U.K. retail sales fell 0.7 percent in September, according to a Bloomberg survey of 33 economists. The Office for National Statistics will release the data at 9:30 a.m. in London. Gross domestic product expanded 0.5 percent in the third quarter from a year ago, slowing from 1.5 percent the previous quarter, government data may show tomorrow, a separate survey showed.

Recession Risk

``We expect U.K. GDP to contract for three consecutive quarters,'' said Masafumi Yamamoto, head of foreign exchange strategy for Japan at Royal Bank of Scotland in Tokyo and a former Bank of Japan currency trader. ``There could be 1 percentage point of rate cuts into next year. This is a good excuse to sell sterling.''

Prime Minister Gordon Brown joined BOE Governor Mervyn King in predicting yesterday that the U.K. will slip into a recession.

The BOE voted unanimously to lower the key interest rate a half-percentage point to 4.5 percent in coordinated cuts with other central banks on Oct. 8, minutes of their meeting showed yesterday.

The yen also gained as Asian stocks tumbled, prompting investors to unwind carry trades, in which they get funds in a country with low borrowing costs and buy assets where returns are higher.

Japan's currency gained 1.8 percent to 64.55 against the Australian dollar and 1.1 percent to 13.4027 versus the Norwegian krone late in New York yesterday. The Bank of Japan's target lending rate of 0.5 percent compares with 6 percent in Australia and 5.25 percent in Norway.

Stock Rout

The MSCI Asia-Pacific Index of regional shares slid 4.3 percent after the Standard & Poor's 500 Index dropped to the lowest level since April 2003 yesterday.

``The stock rout is likely to push the yen up further against the euro,'' said Tsutomu Soma, a bond and currency dealer at Okasan Securities Co. in Tokyo. ``The pound also looks vulnerable due to weak economic fundamentals. People are giving up on emerging markets, which is another sign investors don't want to take on risk.''

Implied volatility on one-month dollar-yen options rose to 26.32 percent from 23.91 percent yesterday, indicating greater exchange-rate fluctuations that may erode profit on carry trades.

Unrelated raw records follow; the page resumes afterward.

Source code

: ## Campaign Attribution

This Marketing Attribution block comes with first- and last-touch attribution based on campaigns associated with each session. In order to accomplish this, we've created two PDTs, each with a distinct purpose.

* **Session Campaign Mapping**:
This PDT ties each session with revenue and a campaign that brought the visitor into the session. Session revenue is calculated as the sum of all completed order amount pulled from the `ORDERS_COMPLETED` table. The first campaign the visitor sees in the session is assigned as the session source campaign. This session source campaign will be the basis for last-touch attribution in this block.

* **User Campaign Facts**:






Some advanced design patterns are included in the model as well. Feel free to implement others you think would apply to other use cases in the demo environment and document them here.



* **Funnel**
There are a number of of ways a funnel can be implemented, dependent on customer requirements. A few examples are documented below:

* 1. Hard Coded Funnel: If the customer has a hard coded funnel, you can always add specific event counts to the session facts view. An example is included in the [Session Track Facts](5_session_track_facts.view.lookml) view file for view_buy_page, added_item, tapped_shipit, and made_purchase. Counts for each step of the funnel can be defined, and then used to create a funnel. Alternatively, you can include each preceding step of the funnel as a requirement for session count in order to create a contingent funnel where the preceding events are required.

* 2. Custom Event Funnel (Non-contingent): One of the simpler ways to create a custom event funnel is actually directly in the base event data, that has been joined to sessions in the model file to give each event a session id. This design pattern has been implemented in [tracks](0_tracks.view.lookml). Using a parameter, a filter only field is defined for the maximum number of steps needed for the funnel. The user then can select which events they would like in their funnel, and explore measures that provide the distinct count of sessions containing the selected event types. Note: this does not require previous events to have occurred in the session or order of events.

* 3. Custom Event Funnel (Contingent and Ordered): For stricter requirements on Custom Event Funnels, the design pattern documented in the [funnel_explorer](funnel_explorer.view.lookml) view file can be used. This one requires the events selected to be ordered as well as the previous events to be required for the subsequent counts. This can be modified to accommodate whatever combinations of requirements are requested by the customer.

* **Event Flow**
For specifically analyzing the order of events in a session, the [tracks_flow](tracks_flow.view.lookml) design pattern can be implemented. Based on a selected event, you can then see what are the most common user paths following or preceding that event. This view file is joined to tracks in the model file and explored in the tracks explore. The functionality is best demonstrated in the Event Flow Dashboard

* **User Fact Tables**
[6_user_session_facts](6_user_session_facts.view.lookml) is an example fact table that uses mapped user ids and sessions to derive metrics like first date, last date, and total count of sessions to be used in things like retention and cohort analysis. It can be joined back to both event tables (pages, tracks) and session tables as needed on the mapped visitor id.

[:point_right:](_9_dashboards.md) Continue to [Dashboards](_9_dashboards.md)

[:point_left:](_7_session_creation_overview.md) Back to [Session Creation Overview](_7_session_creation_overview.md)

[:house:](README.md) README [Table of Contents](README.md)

The New Zealand dollar remained lower against its U.S. counterpart today after the Reserve Bank cut the official cash rate by 1 percentage point to 6.50 percent. The kiwi fell 0.4 percent from late yesterday in Asia to 59.35 U.S. cents. The Australian dollar fell 1.3 percent to 66.03 U.S. cents.

`Dollar Repatriation'

China Railway Group Ltd. and China Railway Construction Corp., two of the nation's biggest building companies, reported today a combined 2.26 billion yuan ($331 million) in losses after their holdings of Hong Kong, U.S. and Australian dollars depreciated against the yuan. The yuan, little changed today at 6.8369 per dollar, has gained 6.7 percent this year against the U.S. currency.

The dollar advanced against 13 of the 16 most-active currencies on speculation U.S. investors will repatriate funds held in overseas stocks and bonds on concern the global economy will slow further.

``There seems to be some dollar repatriation,'' said Masanobu Ishikawa, general manager of foreign exchange at Tokyo Forex & Ueda Harlow Ltd., Japan's largest currency broker. ``Investors are still shunning risky assets amid recessionary fears.''

The Dollar Index traded on ICE futures in New York, which tracks the greenback against the currencies of six major trading partners, rose to 85.755 from 85.370 yesterday. It earlier reached 86.070, the highest since October 2006.